Monday, February 20, 2012

The Machine is using us...

My dad always told me don't believe everything you hear and don't believe everything you read. Don't believe everything that's on TV, and don't believe everyone that has power. Don't even believe everything that he says. He thinks that it is so important for young people to form their own opinions about what happens in the world, provided that they are well-informed. And most people with internet access cannot help but be "well-informed."

We talked today about why it's important that we know who the major players are in digital literacy. Government and business all concerned with how people are consuming and processing information they receive. Sarah posted a blog last week about how the internet offers equal opportunities in posting information and opinions online. Even in Wikipedia, anybody with an internet connection can go onto the website and edit articles to their heart's content, with or without citation. While this level playing field can be a good example of the First Amendment, that doesn't mean that information-devouring web surfers should be swallowing everything they read.

It's hard to think of our society as a series of robots, who are being fed information and processing it as truth, just like computers when they are built. Because we are human beings, and therefore are able to think, process, and form our own opinions, some may not want to accept that out of mental sloth, we are willing to accept opinions as FACT. There are man people who subscribe to a specific political party or title, who are listening to the words of their leaders and decided that because that is the opinion of their party, that is also their personal opinion. It scares me how easily some Americans can be so easily swayed by the power of oratory in this country. The automation of the internet and its vast cesspool of opinion and here-say is having a similar effect.
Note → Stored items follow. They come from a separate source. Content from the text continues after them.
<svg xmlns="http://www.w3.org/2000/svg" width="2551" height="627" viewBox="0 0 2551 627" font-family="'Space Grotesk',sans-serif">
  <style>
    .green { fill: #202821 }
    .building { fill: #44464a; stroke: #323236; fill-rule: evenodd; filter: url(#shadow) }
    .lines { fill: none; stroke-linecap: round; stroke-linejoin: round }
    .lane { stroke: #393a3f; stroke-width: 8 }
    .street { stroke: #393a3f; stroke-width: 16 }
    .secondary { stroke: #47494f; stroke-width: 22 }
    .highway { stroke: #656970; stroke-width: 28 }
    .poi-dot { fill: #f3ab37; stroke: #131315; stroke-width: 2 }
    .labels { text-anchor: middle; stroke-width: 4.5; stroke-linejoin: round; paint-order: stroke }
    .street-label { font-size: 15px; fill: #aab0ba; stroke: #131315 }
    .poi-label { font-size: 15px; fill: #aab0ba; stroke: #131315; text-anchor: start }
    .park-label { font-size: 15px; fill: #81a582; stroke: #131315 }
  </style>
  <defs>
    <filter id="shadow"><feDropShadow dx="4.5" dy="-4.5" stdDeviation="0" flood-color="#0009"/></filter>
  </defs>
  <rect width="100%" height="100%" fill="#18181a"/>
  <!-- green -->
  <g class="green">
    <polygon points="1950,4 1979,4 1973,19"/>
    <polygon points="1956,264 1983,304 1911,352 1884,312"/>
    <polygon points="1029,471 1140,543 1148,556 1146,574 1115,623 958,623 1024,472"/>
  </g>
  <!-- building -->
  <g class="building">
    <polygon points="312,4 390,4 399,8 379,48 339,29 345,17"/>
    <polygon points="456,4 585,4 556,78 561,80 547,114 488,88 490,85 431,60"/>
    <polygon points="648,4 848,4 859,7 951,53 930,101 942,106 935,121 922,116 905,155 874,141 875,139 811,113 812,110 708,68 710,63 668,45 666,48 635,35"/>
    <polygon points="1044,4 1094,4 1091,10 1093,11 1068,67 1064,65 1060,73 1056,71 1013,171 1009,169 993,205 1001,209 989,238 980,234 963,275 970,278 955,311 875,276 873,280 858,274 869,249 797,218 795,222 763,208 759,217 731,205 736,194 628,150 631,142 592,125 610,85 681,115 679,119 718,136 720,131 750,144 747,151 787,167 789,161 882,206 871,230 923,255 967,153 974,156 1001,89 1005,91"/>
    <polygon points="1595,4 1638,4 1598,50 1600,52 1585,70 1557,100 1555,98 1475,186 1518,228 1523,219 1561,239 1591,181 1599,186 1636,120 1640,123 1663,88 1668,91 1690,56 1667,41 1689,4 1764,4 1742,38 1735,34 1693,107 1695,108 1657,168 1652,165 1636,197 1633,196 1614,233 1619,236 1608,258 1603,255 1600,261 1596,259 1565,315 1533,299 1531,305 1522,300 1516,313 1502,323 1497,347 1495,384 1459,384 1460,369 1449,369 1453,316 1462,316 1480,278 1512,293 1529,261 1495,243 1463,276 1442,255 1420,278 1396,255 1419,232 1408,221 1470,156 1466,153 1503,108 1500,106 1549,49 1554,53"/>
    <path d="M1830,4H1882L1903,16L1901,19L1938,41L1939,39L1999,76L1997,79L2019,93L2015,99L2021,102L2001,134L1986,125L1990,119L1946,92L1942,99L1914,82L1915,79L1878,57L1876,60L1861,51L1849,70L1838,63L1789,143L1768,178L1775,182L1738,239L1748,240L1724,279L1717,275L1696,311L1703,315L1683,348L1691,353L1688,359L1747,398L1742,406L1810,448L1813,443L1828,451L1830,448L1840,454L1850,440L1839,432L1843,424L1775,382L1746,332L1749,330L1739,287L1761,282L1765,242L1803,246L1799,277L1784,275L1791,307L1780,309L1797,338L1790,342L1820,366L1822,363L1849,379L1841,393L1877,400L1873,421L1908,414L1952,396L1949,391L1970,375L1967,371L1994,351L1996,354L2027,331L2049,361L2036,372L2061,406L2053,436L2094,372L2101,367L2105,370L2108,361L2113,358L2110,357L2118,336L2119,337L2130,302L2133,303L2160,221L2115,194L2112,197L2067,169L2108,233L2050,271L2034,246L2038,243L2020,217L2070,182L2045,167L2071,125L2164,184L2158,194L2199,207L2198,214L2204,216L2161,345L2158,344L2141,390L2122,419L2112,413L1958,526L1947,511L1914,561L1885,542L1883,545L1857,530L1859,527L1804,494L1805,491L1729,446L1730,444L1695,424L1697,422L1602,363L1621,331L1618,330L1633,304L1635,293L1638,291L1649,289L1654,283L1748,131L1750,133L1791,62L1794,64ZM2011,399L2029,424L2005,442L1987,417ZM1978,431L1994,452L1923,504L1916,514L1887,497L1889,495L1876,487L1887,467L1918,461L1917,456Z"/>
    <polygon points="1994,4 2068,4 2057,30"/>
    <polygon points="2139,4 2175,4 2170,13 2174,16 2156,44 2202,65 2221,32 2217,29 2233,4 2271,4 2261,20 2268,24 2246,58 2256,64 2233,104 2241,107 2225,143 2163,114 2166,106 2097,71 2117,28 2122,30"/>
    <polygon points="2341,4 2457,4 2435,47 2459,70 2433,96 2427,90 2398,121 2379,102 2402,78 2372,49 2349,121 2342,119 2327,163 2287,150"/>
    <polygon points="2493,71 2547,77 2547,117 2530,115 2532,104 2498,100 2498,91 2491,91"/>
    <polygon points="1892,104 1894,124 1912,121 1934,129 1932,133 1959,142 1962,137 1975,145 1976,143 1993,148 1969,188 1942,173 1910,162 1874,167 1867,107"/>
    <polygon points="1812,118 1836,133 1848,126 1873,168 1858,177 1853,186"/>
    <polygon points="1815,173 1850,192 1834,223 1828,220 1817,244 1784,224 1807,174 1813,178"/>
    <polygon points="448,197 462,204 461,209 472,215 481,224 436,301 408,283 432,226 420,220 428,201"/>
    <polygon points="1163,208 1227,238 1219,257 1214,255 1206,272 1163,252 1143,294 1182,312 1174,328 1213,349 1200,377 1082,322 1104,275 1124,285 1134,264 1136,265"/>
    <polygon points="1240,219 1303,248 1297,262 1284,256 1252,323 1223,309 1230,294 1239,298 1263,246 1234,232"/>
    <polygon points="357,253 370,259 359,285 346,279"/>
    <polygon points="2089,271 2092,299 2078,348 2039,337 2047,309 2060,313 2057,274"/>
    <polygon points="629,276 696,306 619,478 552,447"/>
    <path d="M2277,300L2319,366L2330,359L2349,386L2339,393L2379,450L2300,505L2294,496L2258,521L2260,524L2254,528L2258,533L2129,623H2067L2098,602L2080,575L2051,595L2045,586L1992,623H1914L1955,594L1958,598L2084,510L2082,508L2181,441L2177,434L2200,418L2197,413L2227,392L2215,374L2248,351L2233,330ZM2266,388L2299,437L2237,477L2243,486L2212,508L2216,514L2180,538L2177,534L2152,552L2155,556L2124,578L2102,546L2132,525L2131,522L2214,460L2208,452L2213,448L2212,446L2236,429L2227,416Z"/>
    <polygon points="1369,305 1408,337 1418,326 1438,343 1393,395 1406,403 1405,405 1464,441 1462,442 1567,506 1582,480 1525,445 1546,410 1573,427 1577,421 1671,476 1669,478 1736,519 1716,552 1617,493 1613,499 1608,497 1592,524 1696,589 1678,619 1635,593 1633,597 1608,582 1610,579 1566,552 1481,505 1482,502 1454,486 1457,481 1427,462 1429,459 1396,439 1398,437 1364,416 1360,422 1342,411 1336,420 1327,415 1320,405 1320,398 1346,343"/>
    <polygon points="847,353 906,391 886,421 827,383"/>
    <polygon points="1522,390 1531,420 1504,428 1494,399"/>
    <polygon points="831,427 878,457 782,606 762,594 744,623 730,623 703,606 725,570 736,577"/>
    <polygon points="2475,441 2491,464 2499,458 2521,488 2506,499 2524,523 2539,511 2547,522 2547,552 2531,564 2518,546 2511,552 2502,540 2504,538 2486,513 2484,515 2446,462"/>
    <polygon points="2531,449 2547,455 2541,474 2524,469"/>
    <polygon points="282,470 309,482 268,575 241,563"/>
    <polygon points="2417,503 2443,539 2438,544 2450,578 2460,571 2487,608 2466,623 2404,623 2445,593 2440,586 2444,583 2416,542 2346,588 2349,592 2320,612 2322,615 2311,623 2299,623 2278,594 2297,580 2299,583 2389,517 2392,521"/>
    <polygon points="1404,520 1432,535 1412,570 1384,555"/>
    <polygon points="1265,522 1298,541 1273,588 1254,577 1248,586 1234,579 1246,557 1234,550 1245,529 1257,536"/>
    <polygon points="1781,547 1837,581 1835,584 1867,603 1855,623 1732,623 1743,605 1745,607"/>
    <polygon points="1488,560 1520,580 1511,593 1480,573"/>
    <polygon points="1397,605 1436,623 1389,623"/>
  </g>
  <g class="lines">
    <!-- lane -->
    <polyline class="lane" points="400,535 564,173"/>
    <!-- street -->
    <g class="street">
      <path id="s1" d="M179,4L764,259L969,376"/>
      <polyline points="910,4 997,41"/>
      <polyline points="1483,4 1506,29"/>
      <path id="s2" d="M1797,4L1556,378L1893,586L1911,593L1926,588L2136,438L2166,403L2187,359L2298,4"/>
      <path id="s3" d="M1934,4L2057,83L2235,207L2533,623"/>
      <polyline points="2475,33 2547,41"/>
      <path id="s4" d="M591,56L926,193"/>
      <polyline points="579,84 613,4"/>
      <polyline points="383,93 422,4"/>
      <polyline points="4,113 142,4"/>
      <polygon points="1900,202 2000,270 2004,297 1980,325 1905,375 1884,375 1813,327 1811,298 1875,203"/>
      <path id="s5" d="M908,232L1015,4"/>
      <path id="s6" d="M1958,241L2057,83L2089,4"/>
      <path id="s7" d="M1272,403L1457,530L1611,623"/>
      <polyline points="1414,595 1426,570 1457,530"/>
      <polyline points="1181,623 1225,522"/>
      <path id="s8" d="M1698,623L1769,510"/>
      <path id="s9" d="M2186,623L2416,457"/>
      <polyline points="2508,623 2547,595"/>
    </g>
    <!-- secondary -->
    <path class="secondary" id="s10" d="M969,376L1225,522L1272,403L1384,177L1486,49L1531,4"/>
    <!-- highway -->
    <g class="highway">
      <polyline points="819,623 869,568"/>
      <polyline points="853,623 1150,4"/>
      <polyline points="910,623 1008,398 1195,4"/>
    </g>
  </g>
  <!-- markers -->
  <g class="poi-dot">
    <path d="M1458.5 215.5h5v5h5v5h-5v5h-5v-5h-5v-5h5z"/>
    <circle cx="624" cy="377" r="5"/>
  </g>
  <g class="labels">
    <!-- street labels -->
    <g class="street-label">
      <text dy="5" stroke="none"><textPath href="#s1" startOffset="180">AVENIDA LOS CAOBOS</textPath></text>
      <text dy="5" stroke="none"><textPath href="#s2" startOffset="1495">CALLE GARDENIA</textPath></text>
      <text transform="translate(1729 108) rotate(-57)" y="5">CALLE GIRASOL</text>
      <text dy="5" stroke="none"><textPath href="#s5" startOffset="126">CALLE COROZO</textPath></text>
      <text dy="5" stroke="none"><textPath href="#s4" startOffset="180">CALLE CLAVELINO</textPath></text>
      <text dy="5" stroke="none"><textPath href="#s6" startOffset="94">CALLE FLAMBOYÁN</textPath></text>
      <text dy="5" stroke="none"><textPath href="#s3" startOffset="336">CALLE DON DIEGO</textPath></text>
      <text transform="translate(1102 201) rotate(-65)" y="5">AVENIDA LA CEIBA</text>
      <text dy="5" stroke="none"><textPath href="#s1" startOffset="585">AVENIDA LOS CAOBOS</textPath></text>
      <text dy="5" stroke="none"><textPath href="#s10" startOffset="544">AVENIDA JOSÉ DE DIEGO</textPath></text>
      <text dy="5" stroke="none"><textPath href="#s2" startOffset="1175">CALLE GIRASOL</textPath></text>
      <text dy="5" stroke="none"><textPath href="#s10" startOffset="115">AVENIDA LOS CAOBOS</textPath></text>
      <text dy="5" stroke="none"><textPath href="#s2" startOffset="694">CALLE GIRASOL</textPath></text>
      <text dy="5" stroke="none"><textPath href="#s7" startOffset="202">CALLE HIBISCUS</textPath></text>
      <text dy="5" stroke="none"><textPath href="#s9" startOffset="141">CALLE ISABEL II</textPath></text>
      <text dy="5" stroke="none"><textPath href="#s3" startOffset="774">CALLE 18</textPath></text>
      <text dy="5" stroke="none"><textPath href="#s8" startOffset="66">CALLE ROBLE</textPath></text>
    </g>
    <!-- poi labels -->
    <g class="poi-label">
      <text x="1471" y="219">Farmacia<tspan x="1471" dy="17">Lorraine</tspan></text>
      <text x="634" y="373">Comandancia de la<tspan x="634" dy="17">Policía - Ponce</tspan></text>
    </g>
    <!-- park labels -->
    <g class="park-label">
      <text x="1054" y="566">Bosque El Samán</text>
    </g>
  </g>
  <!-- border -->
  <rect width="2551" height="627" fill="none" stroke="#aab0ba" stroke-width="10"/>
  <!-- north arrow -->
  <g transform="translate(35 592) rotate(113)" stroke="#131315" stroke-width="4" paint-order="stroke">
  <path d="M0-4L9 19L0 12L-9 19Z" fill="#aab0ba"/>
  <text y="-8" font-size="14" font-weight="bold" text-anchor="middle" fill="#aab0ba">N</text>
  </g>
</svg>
Now, the end of the Web 2.0 makes me think on a whole new level, especially near the end, where it makes the statement that we are going to have to do a lot of rethinking, especially ourselves. And that means, I think, the reexamination of how we process information, not only by receiving it, but decided what it means to us and whether or not we agree.

1 comment:

  1. I'm going to go Inception on you:
    If we are able to form our own opinions, where does that knowledge come from? How do we form our own opinions? Were we born with preset notions of where we stand on that fine line of right/wrong?
    Our "opinions" are socially conditioned through the world around us. We decide who to believe based on other opinions already decided upon based on the information received from other sources.
    It would be dangerous to think that there are sources that our unbiased. Nothing is unbiased. My journal, not meant for anyone except me, is riddled with biases because even in my private journal I want to be viewed a certain way. Even a single word choice is a conscious/unconscious decision to portray myself in a certain way.
    That being said, how does the internet allow us to form our own opinions? I think it is useful that we can take the biases from different viewpoints and weigh them against our own ideas, which the internet does indeed provide.